Work instructions
Would you transcribe the whole listing exactly and drop its images?

Extracted entries
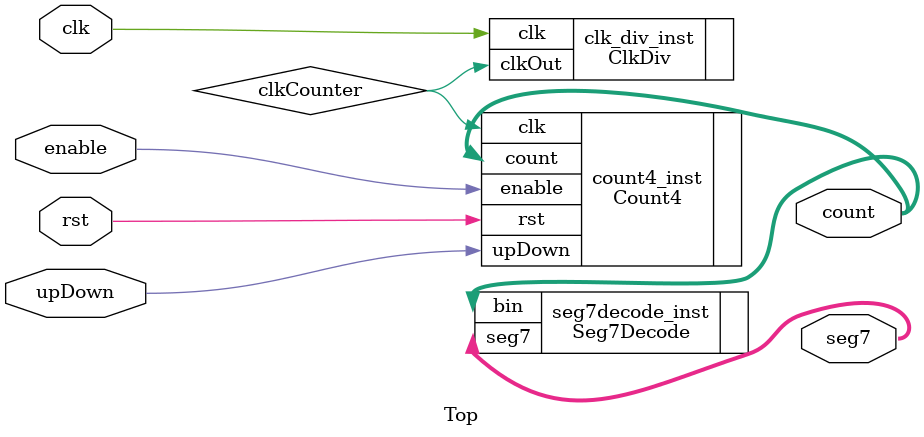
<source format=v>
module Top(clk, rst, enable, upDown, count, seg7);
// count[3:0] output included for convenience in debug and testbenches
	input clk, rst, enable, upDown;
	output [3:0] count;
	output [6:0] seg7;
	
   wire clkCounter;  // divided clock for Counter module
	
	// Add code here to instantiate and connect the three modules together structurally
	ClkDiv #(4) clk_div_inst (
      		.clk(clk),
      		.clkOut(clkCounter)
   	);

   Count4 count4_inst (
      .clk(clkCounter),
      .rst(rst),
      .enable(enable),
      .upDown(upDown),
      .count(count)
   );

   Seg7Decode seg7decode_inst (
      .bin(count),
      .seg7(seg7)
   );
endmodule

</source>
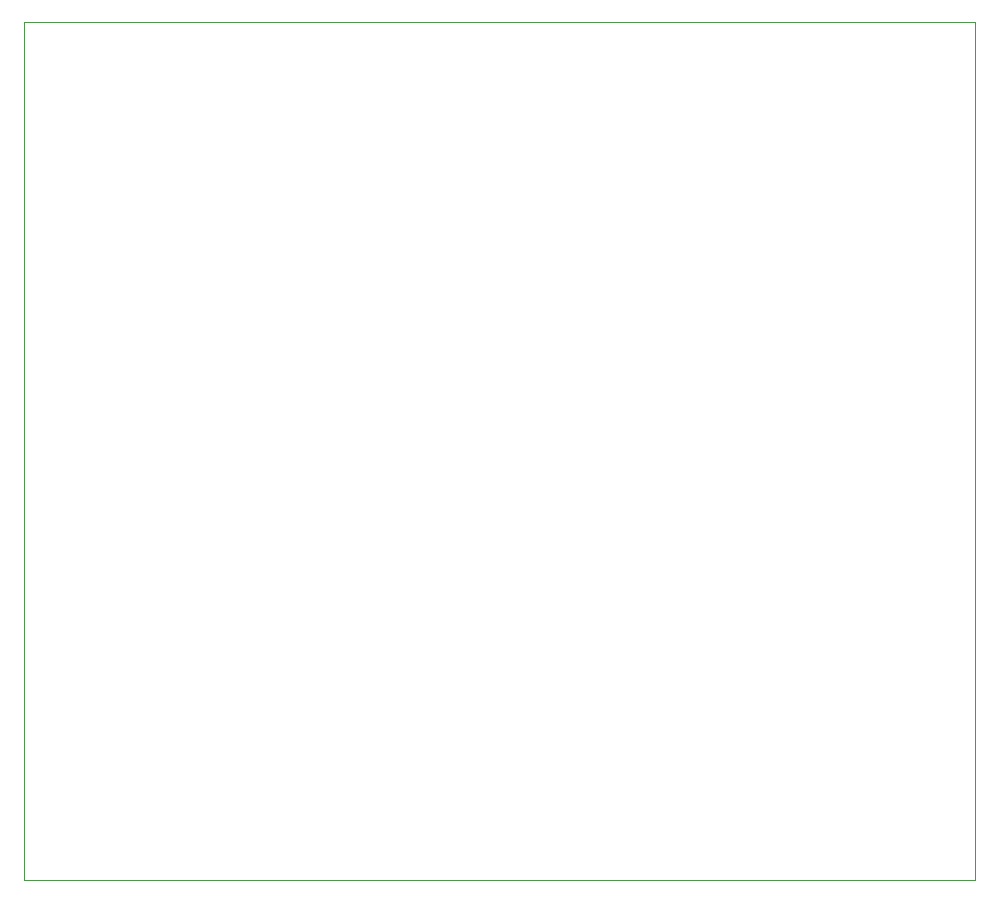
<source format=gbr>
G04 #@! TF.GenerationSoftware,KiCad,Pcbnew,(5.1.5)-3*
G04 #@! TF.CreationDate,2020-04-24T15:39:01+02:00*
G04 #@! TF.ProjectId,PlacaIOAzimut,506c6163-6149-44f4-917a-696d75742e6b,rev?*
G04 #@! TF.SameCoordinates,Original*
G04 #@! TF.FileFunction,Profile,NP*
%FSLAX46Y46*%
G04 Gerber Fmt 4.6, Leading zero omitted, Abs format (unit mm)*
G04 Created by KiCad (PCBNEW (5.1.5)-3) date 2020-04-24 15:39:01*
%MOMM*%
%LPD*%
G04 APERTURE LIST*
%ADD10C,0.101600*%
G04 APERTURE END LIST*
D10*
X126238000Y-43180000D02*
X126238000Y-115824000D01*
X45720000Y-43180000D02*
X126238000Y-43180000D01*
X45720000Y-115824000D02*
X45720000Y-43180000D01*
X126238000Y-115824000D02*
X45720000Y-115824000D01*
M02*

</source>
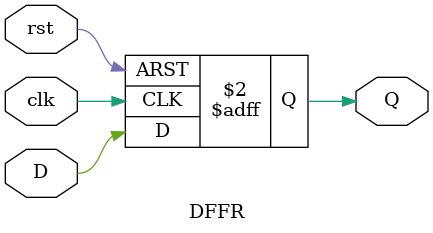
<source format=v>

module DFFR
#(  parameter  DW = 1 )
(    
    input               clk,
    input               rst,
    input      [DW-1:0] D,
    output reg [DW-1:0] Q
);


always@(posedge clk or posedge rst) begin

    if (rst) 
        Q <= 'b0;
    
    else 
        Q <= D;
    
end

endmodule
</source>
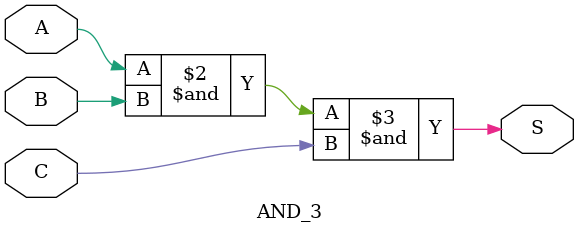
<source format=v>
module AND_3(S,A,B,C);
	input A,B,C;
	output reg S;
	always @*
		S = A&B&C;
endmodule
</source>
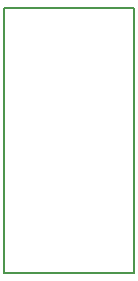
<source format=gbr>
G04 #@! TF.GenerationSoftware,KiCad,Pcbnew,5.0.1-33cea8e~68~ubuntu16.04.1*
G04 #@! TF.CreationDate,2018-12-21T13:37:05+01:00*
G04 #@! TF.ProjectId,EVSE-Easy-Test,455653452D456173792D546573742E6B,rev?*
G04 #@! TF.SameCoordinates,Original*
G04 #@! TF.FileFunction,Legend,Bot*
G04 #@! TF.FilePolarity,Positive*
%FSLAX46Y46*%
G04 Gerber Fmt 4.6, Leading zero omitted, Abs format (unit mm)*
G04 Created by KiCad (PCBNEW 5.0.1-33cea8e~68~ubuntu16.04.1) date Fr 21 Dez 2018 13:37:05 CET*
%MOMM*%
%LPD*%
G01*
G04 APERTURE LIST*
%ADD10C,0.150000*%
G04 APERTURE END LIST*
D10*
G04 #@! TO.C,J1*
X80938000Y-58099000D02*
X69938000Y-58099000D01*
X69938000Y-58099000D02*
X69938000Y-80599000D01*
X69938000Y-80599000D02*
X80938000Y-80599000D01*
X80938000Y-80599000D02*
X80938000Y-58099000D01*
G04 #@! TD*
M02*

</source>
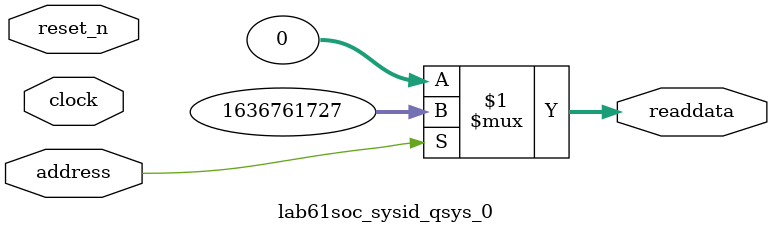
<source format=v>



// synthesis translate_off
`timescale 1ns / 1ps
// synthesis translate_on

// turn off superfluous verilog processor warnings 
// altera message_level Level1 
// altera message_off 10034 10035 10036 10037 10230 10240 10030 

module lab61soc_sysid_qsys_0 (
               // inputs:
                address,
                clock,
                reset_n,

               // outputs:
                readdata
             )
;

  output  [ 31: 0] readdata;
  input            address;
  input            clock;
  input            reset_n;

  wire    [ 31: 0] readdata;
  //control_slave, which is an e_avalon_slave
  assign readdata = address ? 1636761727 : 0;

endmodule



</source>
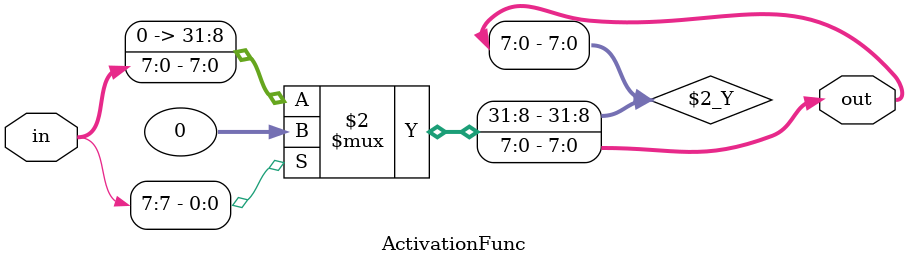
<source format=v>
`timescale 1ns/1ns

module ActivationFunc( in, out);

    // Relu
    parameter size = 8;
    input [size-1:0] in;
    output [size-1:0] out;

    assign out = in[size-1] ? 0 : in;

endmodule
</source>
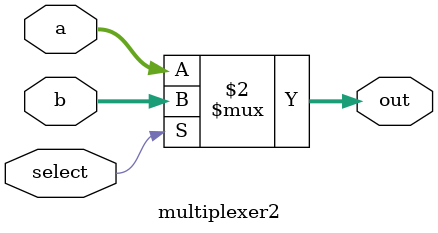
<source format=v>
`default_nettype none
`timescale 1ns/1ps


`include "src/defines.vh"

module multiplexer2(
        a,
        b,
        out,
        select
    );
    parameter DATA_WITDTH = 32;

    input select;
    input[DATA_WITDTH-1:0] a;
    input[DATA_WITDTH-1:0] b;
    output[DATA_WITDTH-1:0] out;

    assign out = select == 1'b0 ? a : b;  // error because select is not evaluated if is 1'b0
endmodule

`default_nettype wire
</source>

Response below
<source format=v>
module Top(clk, rst, enable, upDown, count, seg7);
// count[3:0] output included for convenience in debug and testbenches
	input clk, rst, enable, upDown;
	output [3:0] count;
	output [6:0] seg7;
	
   wire clkCounter;  // divided clock for Counter module
	
	// Add code here to instantiate and connect the three modules together structurally
	ClkDiv #(4) clk_div_inst (
      		.clk(clk),
      		.clkOut(clkCounter)
   	);

   Count4 count4_inst (
      .clk(clkCounter),
      .rst(rst),
      .enable(enable),
      .upDown(upDown),
      .count(count)
   );

   Seg7Decode seg7decode_inst (
      .bin(count),
      .seg7(seg7)
   );
endmodule

</source>
<source format=gbr>
G04 #@! TF.GenerationSoftware,KiCad,Pcbnew,(5.1.5)-3*
G04 #@! TF.CreationDate,2020-04-24T15:39:01+02:00*
G04 #@! TF.ProjectId,PlacaIOAzimut,506c6163-6149-44f4-917a-696d75742e6b,rev?*
G04 #@! TF.SameCoordinates,Original*
G04 #@! TF.FileFunction,Profile,NP*
%FSLAX46Y46*%
G04 Gerber Fmt 4.6, Leading zero omitted, Abs format (unit mm)*
G04 Created by KiCad (PCBNEW (5.1.5)-3) date 2020-04-24 15:39:01*
%MOMM*%
%LPD*%
G04 APERTURE LIST*
%ADD10C,0.101600*%
G04 APERTURE END LIST*
D10*
X126238000Y-43180000D02*
X126238000Y-115824000D01*
X45720000Y-43180000D02*
X126238000Y-43180000D01*
X45720000Y-115824000D02*
X45720000Y-43180000D01*
X126238000Y-115824000D02*
X45720000Y-115824000D01*
M02*

</source>
<source format=v>

module DFFR
#(  parameter  DW = 1 )
(    
    input               clk,
    input               rst,
    input      [DW-1:0] D,
    output reg [DW-1:0] Q
);


always@(posedge clk or posedge rst) begin

    if (rst) 
        Q <= 'b0;
    
    else 
        Q <= D;
    
end

endmodule
</source>
<source format=v>
module AND_3(S,A,B,C);
	input A,B,C;
	output reg S;
	always @*
		S = A&B&C;
endmodule
</source>
<source format=gbr>
G04 #@! TF.GenerationSoftware,KiCad,Pcbnew,5.0.1-33cea8e~68~ubuntu16.04.1*
G04 #@! TF.CreationDate,2018-12-21T13:37:05+01:00*
G04 #@! TF.ProjectId,EVSE-Easy-Test,455653452D456173792D546573742E6B,rev?*
G04 #@! TF.SameCoordinates,Original*
G04 #@! TF.FileFunction,Legend,Bot*
G04 #@! TF.FilePolarity,Positive*
%FSLAX46Y46*%
G04 Gerber Fmt 4.6, Leading zero omitted, Abs format (unit mm)*
G04 Created by KiCad (PCBNEW 5.0.1-33cea8e~68~ubuntu16.04.1) date Fr 21 Dez 2018 13:37:05 CET*
%MOMM*%
%LPD*%
G01*
G04 APERTURE LIST*
%ADD10C,0.150000*%
G04 APERTURE END LIST*
D10*
G04 #@! TO.C,J1*
X80938000Y-58099000D02*
X69938000Y-58099000D01*
X69938000Y-58099000D02*
X69938000Y-80599000D01*
X69938000Y-80599000D02*
X80938000Y-80599000D01*
X80938000Y-80599000D02*
X80938000Y-58099000D01*
G04 #@! TD*
M02*

</source>
<source format=v>



// synthesis translate_off
`timescale 1ns / 1ps
// synthesis translate_on

// turn off superfluous verilog processor warnings 
// altera message_level Level1 
// altera message_off 10034 10035 10036 10037 10230 10240 10030 

module lab61soc_sysid_qsys_0 (
               // inputs:
                address,
                clock,
                reset_n,

               // outputs:
                readdata
             )
;

  output  [ 31: 0] readdata;
  input            address;
  input            clock;
  input            reset_n;

  wire    [ 31: 0] readdata;
  //control_slave, which is an e_avalon_slave
  assign readdata = address ? 1636761727 : 0;

endmodule



</source>
<source format=v>
`timescale 1ns/1ns

module ActivationFunc( in, out);

    // Relu
    parameter size = 8;
    input [size-1:0] in;
    output [size-1:0] out;

    assign out = in[size-1] ? 0 : in;

endmodule
</source>
<source format=v>
`default_nettype none
`timescale 1ns/1ps


`include "src/defines.vh"

module multiplexer2(
        a,
        b,
        out,
        select
    );
    parameter DATA_WITDTH = 32;

    input select;
    input[DATA_WITDTH-1:0] a;
    input[DATA_WITDTH-1:0] b;
    output[DATA_WITDTH-1:0] out;

    assign out = select == 1'b0 ? a : b;  // error because select is not evaluated if is 1'b0
endmodule

`default_nettype wire
</source>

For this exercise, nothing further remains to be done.